_EXPLORE THE MATERIAL_:
a. Answer these about the marriage essay below:
(i) At what ages did the writer and Caleb marry?
(ii) What did the writer promise out of early euphoria?
(iii) What did the writer tell a bank teller?
b. Print the stretch of the marriage essay below from "One challenge of" through "wires got crossed!).".
c. Please carry on the marriage essay below, picking up after its final sentence.

_EXTRACT PROVIDED_:

*** Begin section ***

“…go together like a horse and carriage.”

Well, it wasn’t before the automobile was invented, but it was a long time ago that Caleb and I were married, at 23 and 20 years old. Right away we found that families of origin create expectations…the roles of husband and wife, of father and mother. What couple hasn’t analyzed this and said, “Our marriage will be better than our parents’”? (Due to early euphoria, I even promised to never repeat a meal!). For better or worse, a new marriage creates a unique entity which never existed before, made from two becoming one. In our case, ten years later, our oneness became stronger with the addition of Christ. John 14:20: “I am in my Father, and you are in me, and I am in you.”

By far, this shared identity in Christ has been our strongest bond.

One challenge of a marriage relationship comes from the obvious: We’re different! Tomayto and tomahto, opinionated and no opinion at all, sweets vs. fiber, extrovert vs. introvert, always hot and always cold (accentuated when the dual electric blanket wires got crossed!).

But we learned to form a partnership, working together in different roles, depending on individual strengths (as I explained to a bank teller, “I don’t do deposits, only withdrawals.”). Typical days start with individual morning devotions, then Scripture together, breakfast going over the calendar, often the unintentional switching of coffee cups(!), 6 pm check-ins if either isn’t home, one cooking and the other doing dishes, attending each other’s events. Acting as a team. Helping each other.

*** End section ***

_PROVIDED DATA_:
*** Begin section ***

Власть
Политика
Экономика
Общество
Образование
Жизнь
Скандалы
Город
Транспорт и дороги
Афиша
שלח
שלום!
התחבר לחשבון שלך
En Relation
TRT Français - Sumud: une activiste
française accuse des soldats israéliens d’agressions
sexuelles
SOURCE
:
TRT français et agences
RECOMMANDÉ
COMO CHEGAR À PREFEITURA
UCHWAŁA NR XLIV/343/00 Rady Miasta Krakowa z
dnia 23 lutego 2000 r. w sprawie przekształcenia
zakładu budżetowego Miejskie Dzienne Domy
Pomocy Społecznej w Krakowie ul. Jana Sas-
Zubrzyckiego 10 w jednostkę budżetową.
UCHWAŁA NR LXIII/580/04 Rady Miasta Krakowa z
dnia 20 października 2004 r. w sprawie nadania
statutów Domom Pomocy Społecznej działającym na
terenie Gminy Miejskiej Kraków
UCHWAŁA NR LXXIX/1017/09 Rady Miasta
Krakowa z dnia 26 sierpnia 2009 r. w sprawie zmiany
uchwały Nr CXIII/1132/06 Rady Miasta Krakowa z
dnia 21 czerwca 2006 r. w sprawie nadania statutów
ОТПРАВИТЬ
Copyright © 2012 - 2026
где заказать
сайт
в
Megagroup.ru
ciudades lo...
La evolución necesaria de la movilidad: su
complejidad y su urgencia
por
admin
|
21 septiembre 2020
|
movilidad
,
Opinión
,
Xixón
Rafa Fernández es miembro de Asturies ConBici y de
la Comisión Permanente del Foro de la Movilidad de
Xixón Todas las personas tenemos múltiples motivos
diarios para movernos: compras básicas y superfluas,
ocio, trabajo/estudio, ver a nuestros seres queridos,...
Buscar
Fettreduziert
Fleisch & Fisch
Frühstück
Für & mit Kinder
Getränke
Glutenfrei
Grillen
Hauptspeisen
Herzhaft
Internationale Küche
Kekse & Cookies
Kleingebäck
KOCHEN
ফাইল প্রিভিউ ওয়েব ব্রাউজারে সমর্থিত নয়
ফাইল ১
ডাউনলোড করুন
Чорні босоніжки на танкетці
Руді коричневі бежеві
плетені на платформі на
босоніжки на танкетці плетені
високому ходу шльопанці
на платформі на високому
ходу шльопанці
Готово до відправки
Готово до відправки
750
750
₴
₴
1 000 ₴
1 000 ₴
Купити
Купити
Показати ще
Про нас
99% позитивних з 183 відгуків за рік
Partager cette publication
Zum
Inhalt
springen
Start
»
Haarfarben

*** End section ***

_RESULTS FOR THE EXERCISE_:
a.
(i) At 23 and 20 years old.
(ii) To never repeat a meal.
(iii) “I don’t do deposits, only withdrawals.”

b.
One challenge of a marriage relationship comes from the obvious: We’re different! Tomayto and tomahto, opinionated and no opinion at all, sweets vs. fiber, extrovert vs. introvert, always hot and always cold (accentuated when the dual electric blanket wires got crossed!).

c.
“I, Caleb, take thee Bronwyn… I, Bronwyn, take thee Caleb.” This is the solemn marriage vow: “for better for worse, for richer for poorer, in sickness in health, to love and to cherish, until we are parted by death.” Jesus shows the way. He provided the marriage metaphor, husband and wife, Christ and his Church. He took the risk of committing to us, no matter what. Willing to risk, sacrifice – God so loved the world…We are all on the receiving end of his love.

That greatest level of love is the marriage vow’s goal, and the only way we’ll achieve it is by learning Christ-like love, dying to self. An impossible task, given our human nature, but we take heart: The Holy Spirit is in the business of teaching transformation. I imagine that, when Jesus promised to send the Holy Spirit, he knew we’d need the “Marriage Coach”.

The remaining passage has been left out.